Q. Average Population of Each Continent

SELECT COUNTRY.CONTINENT, FLOOR(AVG(CITY.POPULATION))
FROM CITY JOIN COUNTRY ON CITY.COUNTRYCODE = COUNTRY.CODE
GROUP BY COUNTRY.CONTINENT

올림 CEILING 내림 FLOOR 반올림 ROUND( ,자릿수) 1이면 소숫점 첫째자리까지 -1이면 10까지

Q. The Report

SELECT S.NAME, G.GRADE, S.MARKS
FROM STUDENTS S JOIN GRADES G ON S.MARKS BETWEEN G.MIN_MARK AND G.MAX_MARK
WHERE G.GRADE >= 8
ORDER BY G.GRADE DESC, S.NAME;

SELECT NULL, G.GRADE, S.MARKS
FROM STUDENTS S JOIN GRADES G ON S.MARKS BETWEEN G.MIN_MARK AND G.MAX_MARK
WHERE G.GRADE < 8
ORDER BY G.GRADE DESC, S.MARKS

JOIN을 =이 아닌 BETWEEN으로도 할 수 있다!!

Q. Top Competitors

1번 이상 최고점을 맞은 애들 뽑기

SELECT H.HACKER_ID, H.NAME
FROM SUBMISSIONS S JOIN HACKERS H ON S.HACKER_ID = H.HACKER_ID
JOIN CHALLENGES C ON S.CHALLENGE_ID = C.CHALLENGE_ID
JOIN DIFFICULTY D ON C.DIFFICULTY_LEVEL = D.DIFFICULTY_LEVEL
GROUP BY H.HACKER_ID, H.NAME
HAVING COUNT(S.SCORE = D.SCORE) > 1
ORDER BY COUNT(S.SCORE = D.SCORE) DESC, H.HACKER_ID

첨에 이렇게 했는데 틀렸다 ㅠㅠㅠㅠ

SELECT H.HACKER_ID, H.NAME
FROM SUBMISSIONS S JOIN HACKERS H ON S.HACKER_ID = H.HACKER_ID
JOIN CHALLENGES C ON S.CHALLENGE_ID = C.CHALLENGE_ID
JOIN DIFFICULTY D ON C.DIFFICULTY_LEVEL = D.DIFFICULTY_LEVEL
WHERE S.SCORE = D.SCORE
GROUP BY H.HACKER_ID, H.NAME
HAVING COUNT(S.CHALLENGE_ID) > 1
ORDER BY COUNT(S.CHALLENGE_ID) DESC, H.HACKER_ID

Q. Ollivander's Inventory

Hermione decides the best way to choose is by determining the minimum number of gold galleons needed to buy each non-evil wand of high power and age.

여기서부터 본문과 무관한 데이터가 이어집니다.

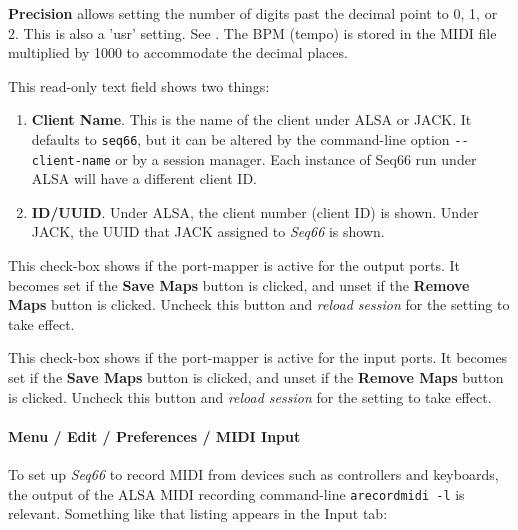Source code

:    \textbf{Precision}
   allows setting the number of digits past the decimal point to 0, 1, or 2.
   This is also a 'usr' setting.
   See .
   The BPM (tempo) is stored in the MIDI file multiplied by 1000 to accommodate
   the decimal places.

   This read-only text field shows two things:

   \begin{enumerate}
      \item \textbf{Client Name}.
         This is the name of the client under ALSA or JACK.  It defaults to
         \texttt{seq66}, but it can be altered by the command-line option
         \texttt{-{}-client-name} or by a session manager.
         Each instance of Seq66 run under ALSA will have a different client ID.
      \item \textbf{ID/UUID}.
         Under ALSA, the client number (client ID) is shown.
         Under JACK, the UUID that JACK assigned to \textsl{Seq66} is shown.
   \end{enumerate}

   This check-box shows if the port-mapper is active for the output ports.
   It becomes set if the \textbf{Save Maps} button is clicked, and unset if the
   \textbf{Remove Maps} button is clicked.
   Uncheck this button and \textsl{reload session} for the setting
   to take effect.

   This check-box shows if the port-mapper is active for the input ports.
   It becomes set if the \textbf{Save Maps} button is clicked, and unset if the
   \textbf{Remove Maps} button is clicked.
   Uncheck this button and \textsl{reload session} for the setting
   to take effect.


\paragraph{Menu / Edit / Preferences / MIDI Input}
\label{paragraph:menu_edit_preferences_midi_input}

   To set up \textsl{Seq66} to record MIDI from devices such as
   controllers and keyboards, the output of the ALSA MIDI recording
   command-line \texttt{arecordmidi -l} is relevant.
   Something like that listing appears in the Input tab:


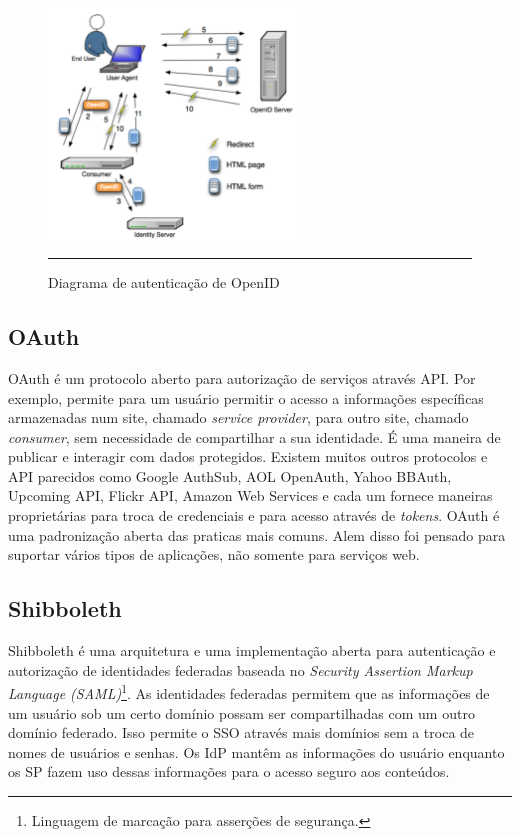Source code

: \begin{figure}[htbp]
  \centering
  \includegraphics[width=0.6\textwidth]{./Figure/OpenID_Scenario.pdf}
  \rule{35em}{0.5pt}
  \caption[Diagrama de autenticação de OpenID]{Diagrama de autenticação de OpenID}
  \label{fig:OpenID}
\end{figure}

\subsection{OAuth}
OAuth é um protocolo aberto para autorização de serviços através
API. Por exemplo, permite para um usuário permitir o acesso a
informações específicas armazenadas num site, chamado \emph{service
  provider}, para outro site, chamado \emph{consumer}, sem necessidade
de compartilhar a sua identidade. É uma maneira de publicar e
interagir com dados protegidos. Existem muitos outros protocolos e API
parecidos como Google AuthSub, AOL OpenAuth, Yahoo
BBAuth, Upcoming API, Flickr API, Amazon Web Services e cada um
fornece maneiras proprietárias para troca de credenciais e para acesso
através de \emph{tokens}. OAuth é uma padronização aberta das praticas
mais comuns. Alem disso foi pensado para suportar vários tipos de
aplicações, não somente para serviços web.

\subsection{Shibboleth}
Shibboleth é uma arquitetura e uma implementação aberta para
autenticação e autorização de identidades federadas baseada no
\emph{Security Assertion Markup Language (SAML)}\footnote{Linguagem de
marcação para asserções de segurança.}. As identidades federadas
permitem que as informações de um usuário sob um certo domínio possam
ser compartilhadas com um outro domínio federado. Isso permite o SSO
através mais domínios sem a troca de nomes de usuários e senhas. Os
IdP mantêm as informações do usuário enquanto os SP fazem uso dessas
informações para o acesso seguro aos conteúdos.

Write a query to print the id, age, coins_needed, and power of the wands that Ron's interested in, sorted in order of descending power. If more than one wand has same power, sort the result in order of descending age.
1. 악한 것 제외
2. 나이, 파워가 중복되는 애들 중에 가장 값이 싼 거 고르기
3. 순서대로~~

우선 나이, 파워가 같고 악한 것을 제외하고 가장 싼 가격을 골라보자.

SELECT P1.AGE AGE, W1.POWER POWER, MIN(COINS_NEEDED) MINCOIN
FROM WANDS W1 JOIN WANDS_PROPERTY P1 ON W1.CODE = P1.CODE
WHERE P1.IS_EVIL = 0
GROUP BY P1.AGE, W1.POWER

그리고 얘를 테이블로 넣는다.

SELECT W.ID, P.AGE, W.COINS_NEEDED, W.POWER
FROM WANDS W JOIN WANDS_PROPERTY P ON W.CODE = P.CODE
	JOIN (SELECT P1.AGE AGE, W1.POWER POWER, MIN(COINS_NEEDED) MINCOIN
		FROM WANDS W1 JOIN WANDS_PROPERTY P1 ON W1.CODE = P1.CODE
		WHERE P1.IS_EVIL = 0
		GROUP BY P1.AGE, W1.POWER) AS M 
 	ON M.AGE = P.AGE AND M.POWER = W.POWER
WHERE COINS_NEEDED = M.MINCOIN

그리고 ORDER BY 절을 만족해준다.

SELECT W.ID, P.AGE, W.COINS_NEEDED, W.POWER
FROM WANDS W JOIN WANDS_PROPERTY P ON W.CODE = P.CODE
	JOIN (SELECT P1.AGE AGE, W1.POWER POWER, MIN(COINS_NEEDED) MINCOIN
		FROM WANDS W1 JOIN WANDS_PROPERTY P1 ON W1.CODE = P1.CODE
		WHERE P1.IS_EVIL = 0
		GROUP BY P1.AGE, W1.POWER) AS M 
 	ON M.AGE = P.AGE AND M.POWER = W.POWER
WHERE COINS_NEEDED = M.MINCOIN
ORDER BY W.POWER DESC, P.AGE DESC

그룹바이할때 항상 그 기준이 되는 것은 그냥 적어도 되지만 나머지는 집계 함수 안에 넣어야 하는 것! 그리고 서브쿼리를 테이블로 만들어서 SELECT할 수 있는 것!!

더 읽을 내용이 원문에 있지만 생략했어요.